Serangan ini merupakan respons langsung atas meningkatnya agresi Israel dan upaya pembalasan atas pembunuhan sejumlah tokoh penting: pemimpin politik Hamas, Ismail Haniyeh, yang dibunuh di Tehran saat menghadiri pelantikan presiden baru Iran; komandan militer Iran, Brigadir Jenderal Sayyid Abbas Nilforoushan, yang dibunuh di Beirut pada 27 September 24 bersama Sekretaris Jenderal Hizbullah, Sayyid Hassan Nasrallah. Selain itu, Israel juga melakukan serangan udara di Beirut dengan menjatuhkan 85 bom penghancur bunker buatan Amerika, seberat 2.000 pon, yang mengakibatkan tewasnya pemimpin Hizbullah itu.
Saat rekaman rudal Iran yang menghantam target Israel mulai beredar, menimbulkan ketakutan sekaligus kekaguman di seluruh dunia, spekulasi mengenai respons Israel semakin meningkat. Para analis memperkirakan dengan berbagai skenario, mulai dari serangan terhadap infrastruktur vital Iran, seperti fasilitas minyak, hingga upaya pembunuhan terhadap pejabat tinggi Iran.

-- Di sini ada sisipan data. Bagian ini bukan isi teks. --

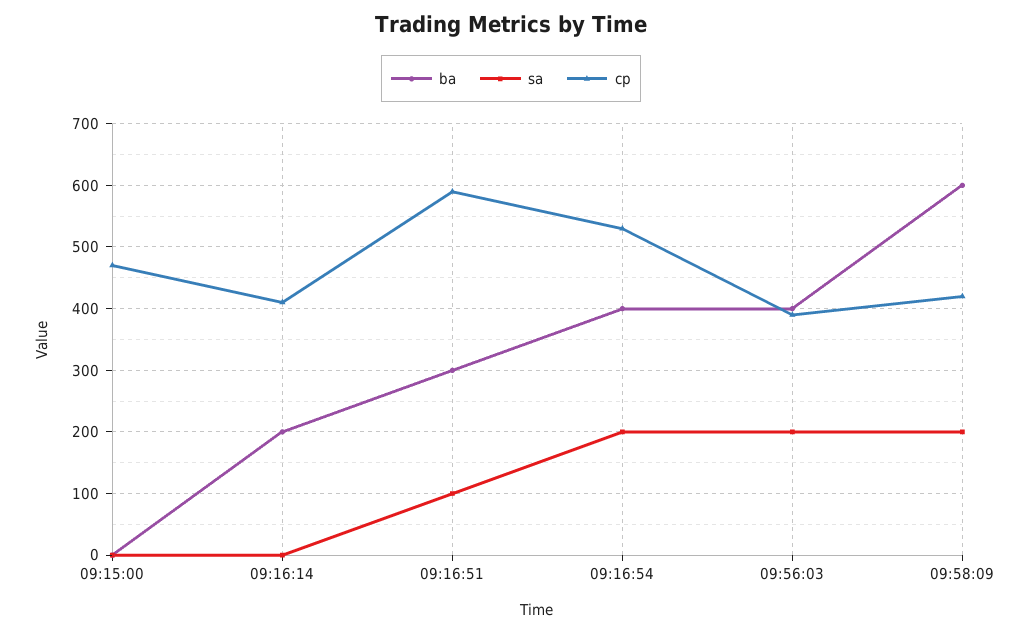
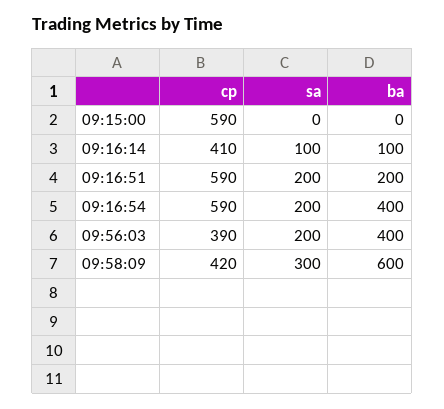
cp, 09:15:00: 470 -> 590
ba, 09:16:14: 200 -> 100
sa, 09:16:14: 0 -> 100
ba, 09:16:51: 300 -> 200
sa, 09:16:51: 100 -> 200
cp, 09:16:54: 530 -> 590
sa, 09:58:09: 200 -> 300

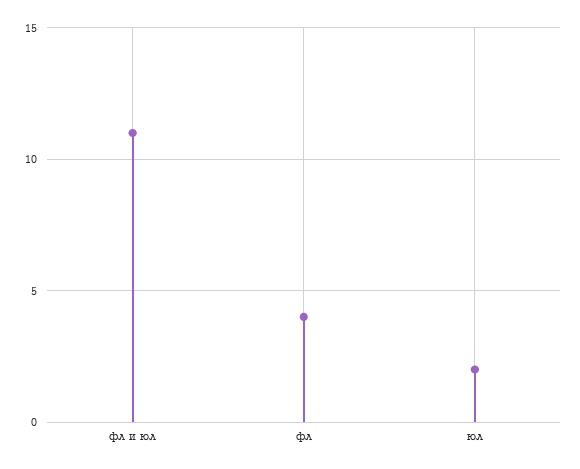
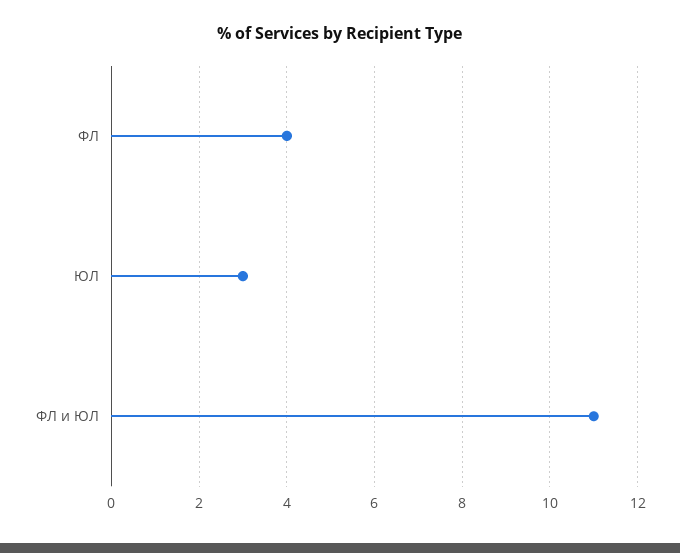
юл: 2 -> 3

Dalam suasana tegang ini, berita tentang pertemuan Ayatullah Ali Khamenei, dengan sekelompok elit dan ilmuwan Iran menyebar di media-media internasional. Sementara sebagian orang menilai pertemuan tersebut sebagai bentuk pengabaian atas ancaman Israel. Dalam pertemuan itu, banyak orang menanti pernyataannya terkait dengan serangan yang baru terjadi. Namun, Ayatullah Ali Khamenei memilih untuk tidak segera menanggapi operasi tersebut, beliau hanya menyatakan bahwa pandangannya tentang peristiwa ini, termasuk pembunuhan Sayyid Hassan Nasrallah, akan disampaikan “dalam waktu dekat.”
Dess, di awal pidatonya, Ayatullah Ali Khamenei menyampaikan dengan tajam, rasa duka mendalam yang menyelimuti bangsa Iran setelah serangkaian pembunuhan keji yang terjadi. “Kita sedang berduka akhir-akhir ini,” ucapnya lirih dengan nada penuh kesedihan. “Dan saya, secara pribadi, merasakan kesedihan yang sangat mendalam atas kehilangan ini.” Kata Imam Ali Khamenei menggambarkan pembunuhan Sayyid Hassan Nasrallah sebagai peristiwa yang mengguncang, membuat seluruh Iran “berkabung dengan sangat mendalam.” Pemimpin Iran itu berulang kali menggunakan kata “berkabung,” dan menekankan bahwa pembunuhan Sayyid Hassan Nasrallah adalah sebuah tragedi besar yang membawa duka mendalam bagi bangsa Iran.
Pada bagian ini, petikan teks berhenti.